The burden of proof as to fraud is upon the respondent. Section 1112, Internal Revenue Code of 1939. Fraud must be proved by affirmative and convincing evidence. Although we consider the evidence sufficiently shows that Adolph Miller, the managing and controlling stockholder and officer of Packing authorized and sanctioned, if he did not originate and direct, the collection of overceiling prices on meat of the corporation, we are unable to find from the evidence that the deficiencies in the case of Packing were in any part due to fraud with intent to evade tax. The question whether such collections were income to the corporation was not free from doubt. Accordingly, the additions to tax are not sustained as to Union Packing Company. For the same reason although Adolph omitted to report overceiling collections and other amounts deemed*104 constructive dividends from the corporations, we do not find the evidence sufficient to establish that the deficiencies in the case of Adolph Miller were in any part due to fraud with intent to evade tax.

Nor is the evidence sufficient to show that the deficiencies in the case of Union Stock Farms were in any part due to fraud with intent to evade tax. The adjustments we have upheld concerned matters over which reasonable persons might differ and the amounts thereof were not large. The additions to tax for fraud as to this corporation are not sustained.

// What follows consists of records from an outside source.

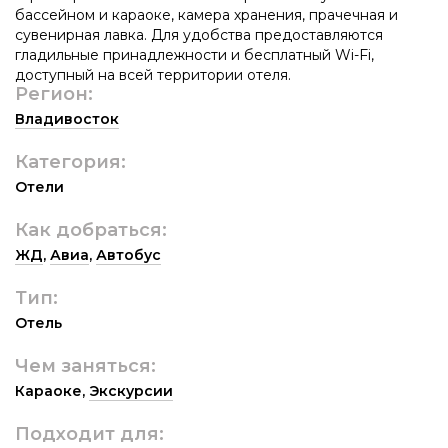
бассейном и караоке, камера хранения, прачечная и
сувенирная лавка. Для удобства предоставляются
гладильные принадлежности и бесплатный Wi-Fi,
доступный на всей территории отеля.
Регион:
Владивосток
Категория:
Отели
Как добраться:
ЖД
,
Авиа
,
Автобус
Тип:
Отель
Чем заняться:
Караоке
,
Экскурсии
Подходит для: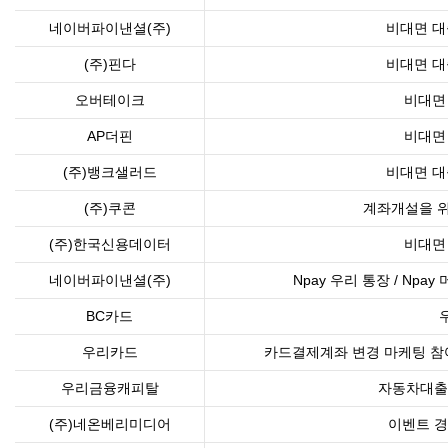
네이버파이낸셜(주)
비대면 대
(주)핀다
비대면 대
오버테이크
비대면
AP더핀
비대면
(주)뱅크샐러드
비대면 대
(주)쿠콘
계좌개설을 위
(주)한국신용데이터
비대면
네이버파이낸셜(주)
Npay 우리 통장 / Np
BC카드
우리카드
카드결제계좌 변경 마케팅 참
우리금융캐피탈
자동차대출
(주)네온베리미디어
이벤트 경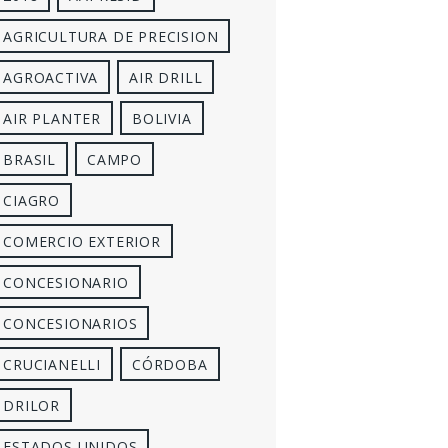
AGRICULTURA DE PRECISION
AGROACTIVA
AIR DRILL
AIR PLANTER
BOLIVIA
BRASIL
CAMPO
CIAGRO
COMERCIO EXTERIOR
CONCESIONARIO
CONCESIONARIOS
CRUCIANELLI
CÓRDOBA
DRILOR
ESTADOS UNIDOS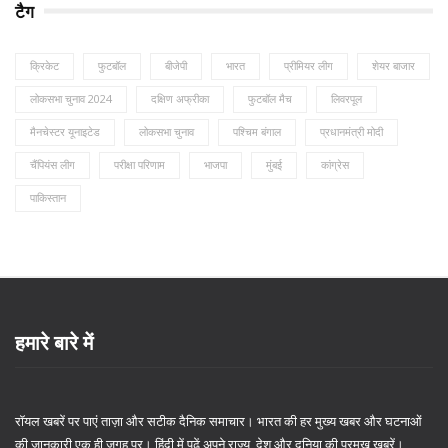
टैग
क्रिकेट
फुटबॉल
बीजेपी
भारत
प्रीमियर लीग
शेयर बाजार
लोकसभा चुनाव 2024
दक्षिण अफ्रीका
फुटबॉल मैच
लिवरपूल
मैनचेस्टर यूनाइटेड
लोकसभा चुनाव
पश्चिम बंगाल
प्रधानमंत्री मोदी
चैंपियंस लीग
परीक्षा परिणाम
भाजपा
मुंबई
कांग्रेस
पाकिस्तान
हमारे बारे में
रॉयल खबरें पर पाएं ताज़ा और सटीक दैनिक समाचार। भारत की हर मुख्य खबर और घटनाओं
की जानकारी एक ही जगह पर। हिंदी में पढ़ें अपने राज्य, देश और दुनिया की प्रमुख ख़बरें।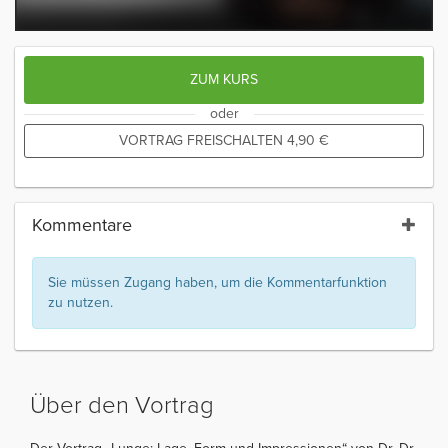
ZUM KURS
oder
VORTRAG FREISCHALTEN
4,90
€
Kommentare
Sie müssen Zugang haben, um die Kommentarfunktion
zu nutzen.
Über den Vortrag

In the cases of Nathan and Benjamin Miller, the respondent determined deficiencies and additions to tax for fraud upon the basis that the overceiling collections were income to them and their wives. The determination was made as a protective measure in accordance with the respondent's alternative position that if this income was not taxable to Packing it was taxable to these individuals. The petitioners on brief do not contest the additions to tax for fraud as to Nate and Ben. However, since we have sustained the respondent's determination that the collections involved were taxable as income to the corporation, it appears that*105 there will be no deficiencies in these cases and therefore no basis for additions to the tax for fraud. This may be determined in a computation under Rule 50.

Decision will be entered for the respondent in Docket No. 32714. Decisions will be entered for the petitioner in Docket Nos. 29100, 29581 and 32713. Decisions will be entered under Rule 50 in Docket Nos. 29579, 32711, 45704, 29099, 29580, 32712, 29101, 29582, 32709, 29583, 32710, 29104, 29586, 29105, 29587, 29102, 29584, 29103 and 29585.


Footnotes

  • 1. Proceedings of the following petitioners are consolidated herewith: Union Packing Company, Docket Nos. 32711, 45704; Union Stock Farms, Docket Nos. 29099, 29580, 32712; Union Feed Yards, Inc., Docket Nos. 29100, 29581, 32713; Best-Ever Packing Company, Docket No. 32714; Adolph Miller, Docket Nos. 29101, 29582, 32709; Pauline Miller, Docket Nos. 29583, 32710; Benjamin Miller, Docket Nos. 29104, 29586; Sylvia Miller, Docket Nos. 29105, 29587; Nathan Miller, Docket Nos. 29102, 29584; Leona Miller, Docket Nos. 29103, 29585.

  • *. The year "1943" was substituted for "1942" pursuant to Official Order of the Tax Court, dated November 23, 1955, and signed by Judge Tietjens.

  • *. Year changed from 1955 to 1945 by official Order of Tax Court, dated December 7, 1955, and signed by Judge Tietjens.